* PROBLEM A:
According to the book review, how many positive responses did Catherine Nichols receive when she approached agents using a man's name?

-- begin PASSAGE SHOWN --

Reviewed by Canon Mike D Williams

Back in 2021 Mary Ann Sieghart published this book which sets out the evidence about why women are still taken less seriously than men.

Women recognise the reality of the authority gap, but many men do not. The first chapter is for those who don’t believe the problem exists. The evidence is stark. Starting with the story of a writer Catherine Nichols who approached fifty literary agents with her first novel. She had two positive replies. Then she created a new email address in a man’s name and approached another fifty agents. This time she got seventeen positive responses. Researchers have shown similar results when they have created identical applications for a job and then used male and female names. Male applicants are often favoured illustrating an unconscious bias on the part of the decision makers.

There are fifteen chapters. Each begins with a cartoon and quote that gives an insight into the content. The first four chapters set out what the authority gap is and how we might all benefit from narrowing the gap. From Chapter five Mary Ann begins to delve into the underlying causes and what can be done about it.

Men are often more confident but there is a difference between confidence and competence. Woman leaders suffer from imposter syndrome more than twice as much as men, according to research. From a young age children appear to assign greater intelligence to males. Mary Ann notes that girls are taught by parents, teachers, and their own peers to be more modest and self-depreciating than boys. Mary Ann draws on her own experiences as a senior journalist in a male dominated environment. She decided to act confidently and stand up to her boss. Yet a confident woman can be seen by men as ‘too pushy’, as illustrated by stories told in the book.

‘Books of the Year’ recommendations in various publications show a considerable bias towards male reviewers; they in turn were four times more likely to recommend books by men. Perhaps it is not surprising that Phyllis Dorothy James choose to publish her crime novels as P.D. James. In every chapter the evidence is clear – there is an underlying and often unchallenged assumption that men have more authority than women.

The final chapter sets out what can be done to close the gap. The chapter begins with a quote “The greatest barrier to gender equality is the fact that we have a male dominated world, and many men don’t even realise this…” Might I suggest that this is a book for men to read.

-- end PASSAGE SHOWN --
-- begin INFORMATION SUPPLIED --

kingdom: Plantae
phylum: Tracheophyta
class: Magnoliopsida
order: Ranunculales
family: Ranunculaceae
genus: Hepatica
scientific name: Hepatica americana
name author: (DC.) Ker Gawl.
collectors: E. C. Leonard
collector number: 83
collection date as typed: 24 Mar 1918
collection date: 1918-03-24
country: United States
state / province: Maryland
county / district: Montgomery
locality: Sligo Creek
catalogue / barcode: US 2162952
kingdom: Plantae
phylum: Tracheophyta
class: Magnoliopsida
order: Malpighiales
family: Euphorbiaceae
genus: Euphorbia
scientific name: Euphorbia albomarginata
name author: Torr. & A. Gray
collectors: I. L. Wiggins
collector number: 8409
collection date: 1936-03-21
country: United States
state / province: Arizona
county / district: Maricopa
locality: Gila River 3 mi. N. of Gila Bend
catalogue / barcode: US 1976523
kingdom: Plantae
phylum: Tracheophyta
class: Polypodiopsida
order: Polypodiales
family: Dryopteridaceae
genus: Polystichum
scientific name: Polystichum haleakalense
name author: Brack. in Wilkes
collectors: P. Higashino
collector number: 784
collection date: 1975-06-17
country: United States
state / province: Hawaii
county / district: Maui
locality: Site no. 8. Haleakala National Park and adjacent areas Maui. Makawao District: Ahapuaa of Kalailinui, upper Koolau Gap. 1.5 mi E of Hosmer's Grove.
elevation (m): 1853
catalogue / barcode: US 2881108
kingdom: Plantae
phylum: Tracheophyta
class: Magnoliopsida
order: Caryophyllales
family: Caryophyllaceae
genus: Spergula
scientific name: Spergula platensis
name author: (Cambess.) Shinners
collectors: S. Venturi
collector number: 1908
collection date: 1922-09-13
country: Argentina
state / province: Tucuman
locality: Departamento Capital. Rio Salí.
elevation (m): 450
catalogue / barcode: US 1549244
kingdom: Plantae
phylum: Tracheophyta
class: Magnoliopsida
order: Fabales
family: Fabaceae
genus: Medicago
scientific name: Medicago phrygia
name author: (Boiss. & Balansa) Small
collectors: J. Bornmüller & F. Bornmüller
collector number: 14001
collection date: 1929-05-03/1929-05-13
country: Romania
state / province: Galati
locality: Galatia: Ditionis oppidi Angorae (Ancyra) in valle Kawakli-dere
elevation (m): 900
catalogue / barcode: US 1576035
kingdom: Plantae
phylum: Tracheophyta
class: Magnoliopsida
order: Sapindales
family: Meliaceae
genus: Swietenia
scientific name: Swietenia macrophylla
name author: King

-- end INFORMATION SUPPLIED --

* PROBLEM B:
Reproduce the entries from the line containing "collector number: 14001" through the end of the entries, inclusive, replacing "locality" with "site" and leaving everything else unchanged.

* ANSWER A:
She received seventeen positive responses.

* ANSWER B:
collector number: 14001
collection date: 1929-05-03/1929-05-13
country: Romania
state / province: Galati
site: Galatia: Ditionis oppidi Angorae (Ancyra) in valle Kawakli-dere
elevation (m): 900
catalogue / barcode: US 1576035
kingdom: Plantae
phylum: Tracheophyta
class: Magnoliopsida
order: Sapindales
family: Meliaceae
genus: Swietenia
scientific name: Swietenia macrophylla
name author: King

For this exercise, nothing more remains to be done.